Les Chinois achètent absolument tout
Il y a quelques jours, Martial Camps, patron d'une scierie et membre de la Confédération du bois, est allé à la criée de la botte du Hainaut. Sur 4.500 mètres cube de bois, il n’a rien eu. Tout a été acheté par la Chine. "Ce n’est pas la première vente, c’est comme ça depuis 2/3 mois. Les Chinois achètent absolument tout. C’est impayable. On a augmenté nos prix de 30% et on est encore battu de 40%, donc on ne saurait plus, ce n’est plus possible, nos clients ne suivent plus."
Retour à Libin, aux pieds des arbres qui viennent d’être vendus au négociant à la criée. Les arbres marqués seront envoyés en Chine en conteneurs, pour plus de 15.000 km. Ils reviendront peut-être sous des formes très étonnantes. "Vous risquez plutôt de voir revenir des éléments de plus petites dimensions, plus facilement empilables, déclare Eugène Bays, responsable de la veille stratégique de l’Office économique Wallon du Bois.
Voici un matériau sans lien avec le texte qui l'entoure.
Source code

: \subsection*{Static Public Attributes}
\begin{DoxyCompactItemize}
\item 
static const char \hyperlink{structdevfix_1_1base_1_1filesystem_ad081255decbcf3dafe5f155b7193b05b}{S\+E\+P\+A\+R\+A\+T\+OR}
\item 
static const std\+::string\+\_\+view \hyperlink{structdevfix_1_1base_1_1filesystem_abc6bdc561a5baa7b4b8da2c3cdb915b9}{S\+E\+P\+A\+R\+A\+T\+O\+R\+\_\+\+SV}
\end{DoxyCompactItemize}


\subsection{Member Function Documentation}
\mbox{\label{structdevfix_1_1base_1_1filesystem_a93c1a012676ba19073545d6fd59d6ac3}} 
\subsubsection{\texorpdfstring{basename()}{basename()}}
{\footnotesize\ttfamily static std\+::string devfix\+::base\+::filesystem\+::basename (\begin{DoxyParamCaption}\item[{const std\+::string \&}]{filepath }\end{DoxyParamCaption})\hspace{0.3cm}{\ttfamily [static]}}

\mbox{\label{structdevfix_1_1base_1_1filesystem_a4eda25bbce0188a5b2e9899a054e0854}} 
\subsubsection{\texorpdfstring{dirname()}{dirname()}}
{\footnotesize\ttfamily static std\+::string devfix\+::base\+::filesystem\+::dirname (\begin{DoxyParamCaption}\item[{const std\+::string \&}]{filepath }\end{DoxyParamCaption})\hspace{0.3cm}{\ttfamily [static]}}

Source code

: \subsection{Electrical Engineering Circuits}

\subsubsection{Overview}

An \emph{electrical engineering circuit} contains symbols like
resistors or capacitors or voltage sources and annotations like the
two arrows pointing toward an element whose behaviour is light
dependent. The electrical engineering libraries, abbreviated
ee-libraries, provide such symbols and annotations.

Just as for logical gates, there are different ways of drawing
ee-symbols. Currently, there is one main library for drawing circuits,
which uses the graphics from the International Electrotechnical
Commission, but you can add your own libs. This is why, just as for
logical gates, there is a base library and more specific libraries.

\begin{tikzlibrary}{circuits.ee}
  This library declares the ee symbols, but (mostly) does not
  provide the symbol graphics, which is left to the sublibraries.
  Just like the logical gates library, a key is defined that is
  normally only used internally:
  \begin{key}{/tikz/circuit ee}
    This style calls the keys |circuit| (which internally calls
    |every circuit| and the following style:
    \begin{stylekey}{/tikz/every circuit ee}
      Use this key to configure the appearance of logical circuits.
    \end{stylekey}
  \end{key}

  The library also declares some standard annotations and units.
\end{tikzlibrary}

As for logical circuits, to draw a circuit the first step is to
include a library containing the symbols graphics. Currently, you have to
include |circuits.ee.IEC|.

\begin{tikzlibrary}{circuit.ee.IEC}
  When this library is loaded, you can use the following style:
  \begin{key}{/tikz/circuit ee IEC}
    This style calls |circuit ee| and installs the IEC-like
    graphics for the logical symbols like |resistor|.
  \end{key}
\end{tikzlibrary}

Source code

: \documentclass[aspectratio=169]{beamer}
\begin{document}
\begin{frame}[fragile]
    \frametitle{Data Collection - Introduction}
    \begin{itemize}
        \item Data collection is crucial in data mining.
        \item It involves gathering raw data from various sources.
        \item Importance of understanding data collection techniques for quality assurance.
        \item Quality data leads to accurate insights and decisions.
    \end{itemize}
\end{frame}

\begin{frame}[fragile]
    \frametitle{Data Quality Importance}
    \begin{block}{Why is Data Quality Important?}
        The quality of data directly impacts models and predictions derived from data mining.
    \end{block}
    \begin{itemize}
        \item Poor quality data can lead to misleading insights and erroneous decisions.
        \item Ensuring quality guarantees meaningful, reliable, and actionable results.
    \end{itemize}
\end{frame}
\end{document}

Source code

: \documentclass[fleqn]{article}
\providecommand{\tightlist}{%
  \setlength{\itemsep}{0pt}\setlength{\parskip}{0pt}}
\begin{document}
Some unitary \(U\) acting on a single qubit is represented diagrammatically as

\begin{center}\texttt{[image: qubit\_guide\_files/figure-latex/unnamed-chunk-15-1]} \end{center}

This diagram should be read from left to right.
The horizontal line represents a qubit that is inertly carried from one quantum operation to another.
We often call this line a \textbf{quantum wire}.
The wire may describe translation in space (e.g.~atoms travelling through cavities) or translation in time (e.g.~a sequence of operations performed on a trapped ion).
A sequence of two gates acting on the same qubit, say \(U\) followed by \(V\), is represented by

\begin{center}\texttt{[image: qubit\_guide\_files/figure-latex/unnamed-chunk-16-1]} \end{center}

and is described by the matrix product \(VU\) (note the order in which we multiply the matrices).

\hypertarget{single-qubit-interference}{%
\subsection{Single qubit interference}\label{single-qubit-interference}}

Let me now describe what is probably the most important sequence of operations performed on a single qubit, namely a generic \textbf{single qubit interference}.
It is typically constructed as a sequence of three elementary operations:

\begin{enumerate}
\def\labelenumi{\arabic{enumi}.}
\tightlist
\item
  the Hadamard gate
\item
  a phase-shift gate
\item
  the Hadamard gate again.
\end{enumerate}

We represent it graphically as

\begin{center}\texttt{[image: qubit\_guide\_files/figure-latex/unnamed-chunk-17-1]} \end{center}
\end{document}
Éventuellement les bâtons des cornets de glace, par exemple, qui sont faits en hêtre et qui pourraient être faits en hêtre de notre forêt ici."
Le hêtre est peu scié en Wallonie. Pourtant, il y en a, mais Le Belge n’en veut plus. "Est-ce que quelqu’un place encore du parquet, questionne Elise Speybrouck, cheffe de cantonnement à Libin, Division nature et forêt. Est-ce que quelqu’un veut encore un escalier en bois ? Quand les gens vont acheter du bois, est-ce qu’ils font attention si c’est une transformation locale ? Qui va encore à la scierie aujourd’hui pour s’approvisionner ? Je pense que c’est une des raisons pour lesquelles c’est compliqué aujourd’hui pour les scieurs de pouvoir tenir le coup."
Le secteur demande d'être protégé
Il reste 70 scieurs en Wallonie, seuls 20 transforment encore le chêne. "Nos pays voisins, la France notamment protège ses scieries, en réservant des bois pour elles. L’Allemagne ne vend que le surplus. La Russie vient d’interdire l’exportation de grumes sur la Chine. On demande qu’on fasse quelque chose aussi en Wallonie", explique Martial Camps.
Il y a bien un système de protection. Les propriétaires publics peuvent réserver du bois aux scieries à bon prix. "Ce dispositif existe déjà et peut être activé par les communes pour soutenir aussi les producteurs de bois wallons, assure Céline Tellier, ministre wallonne en charge des forêts (Ecolo). Mais nous discutons avec le ministre de l’Économie pour voir si on doit aller plus loin en matière réglementaire."
Aller plus loin, car sur 50.000 mètres cube demandés, les scieries en ont eu 5.000. Du bois qui échappe à l’export… en théorie. "Certains exportateurs ont acheté des scieries exprès pour pouvoir participer à ces ventes-là, dénonce Laurent Gobert, négociant en bois. Et les bois sont exportés au grand export, donc en Asie. Apparemment, il n’y a pas grand monde qui bouge, alors que c’est connu de tout le monde."
Un système de surveillance est en création. Après la criée, la commune de Libin fait ses comptes et a fait une belle affaire, 1 million et demi d’euros récoltés en une heure, soit 25% des recettes de la commune. Le bois devient de plus en plus précieux.